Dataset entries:
● ● ●

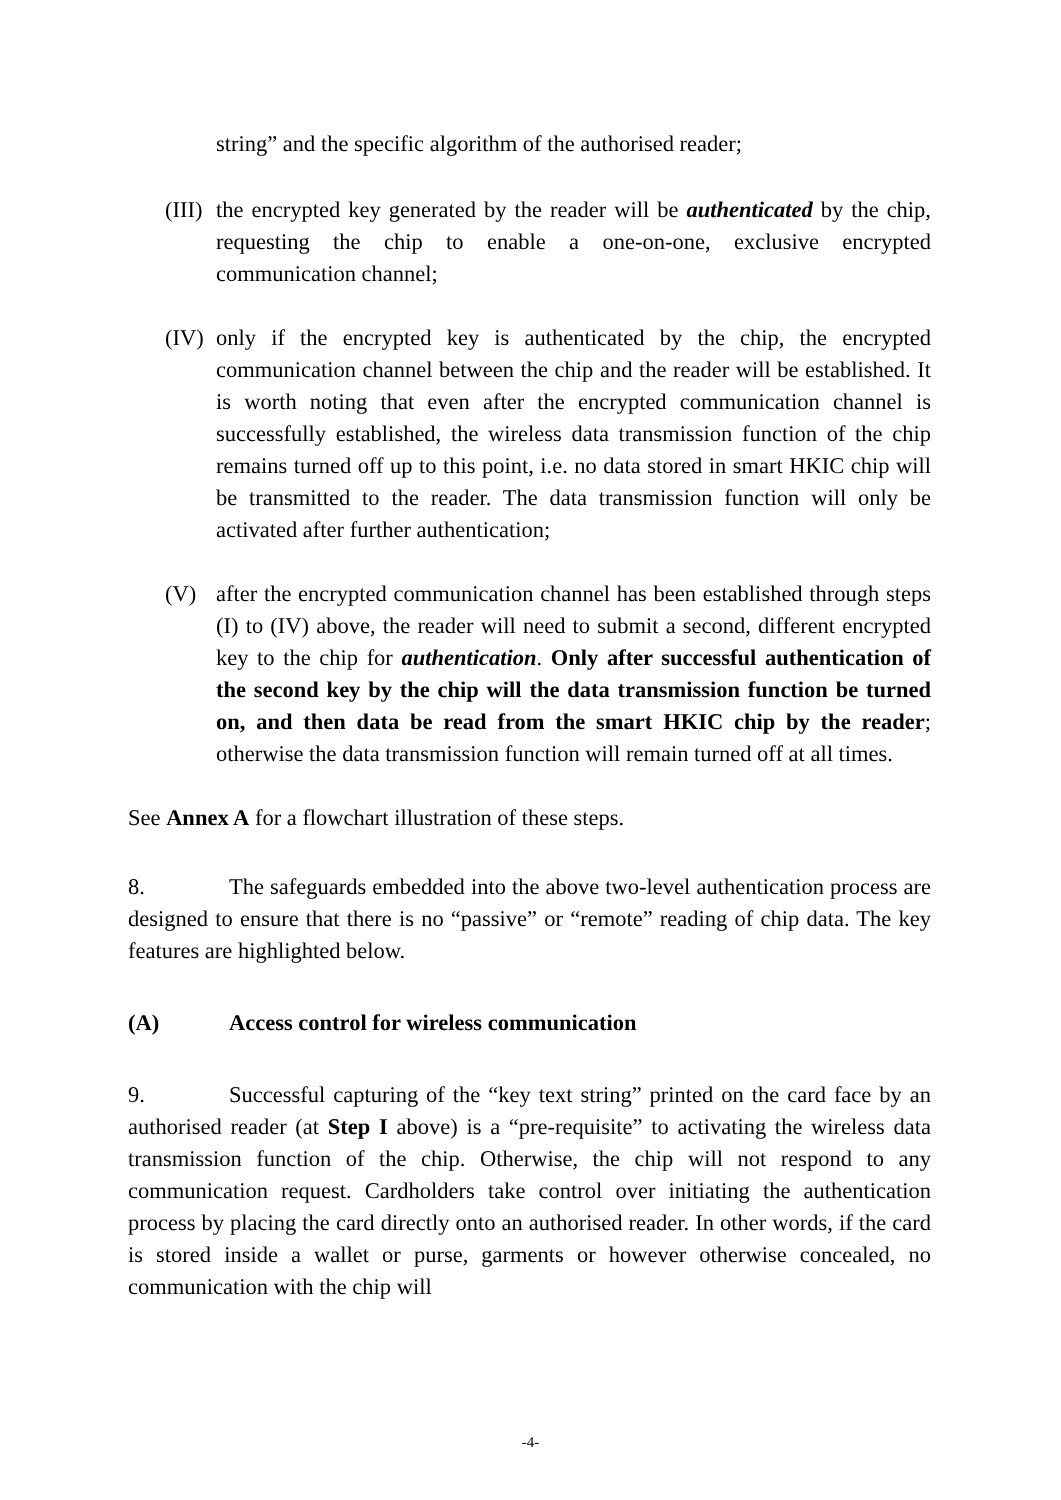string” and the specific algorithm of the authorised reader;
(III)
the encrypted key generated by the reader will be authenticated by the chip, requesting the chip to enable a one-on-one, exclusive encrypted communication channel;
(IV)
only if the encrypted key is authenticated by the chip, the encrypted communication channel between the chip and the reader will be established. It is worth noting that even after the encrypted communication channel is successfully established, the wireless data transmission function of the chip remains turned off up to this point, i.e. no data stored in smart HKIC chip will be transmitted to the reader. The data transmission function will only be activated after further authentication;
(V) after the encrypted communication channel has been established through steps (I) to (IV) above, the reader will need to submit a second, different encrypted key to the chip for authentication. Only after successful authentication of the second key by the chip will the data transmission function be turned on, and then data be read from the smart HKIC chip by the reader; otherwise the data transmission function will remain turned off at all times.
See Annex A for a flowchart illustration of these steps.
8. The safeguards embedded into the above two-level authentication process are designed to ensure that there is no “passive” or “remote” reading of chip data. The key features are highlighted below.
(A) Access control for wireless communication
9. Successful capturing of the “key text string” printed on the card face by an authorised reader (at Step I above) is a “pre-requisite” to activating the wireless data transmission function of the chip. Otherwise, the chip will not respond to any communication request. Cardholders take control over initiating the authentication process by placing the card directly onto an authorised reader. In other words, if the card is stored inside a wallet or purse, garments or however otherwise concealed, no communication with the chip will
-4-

● ● ●

> Task description
Looking at the entries above, work out how many lines include the word "wireless" and reply with that number alone.

> Output below
3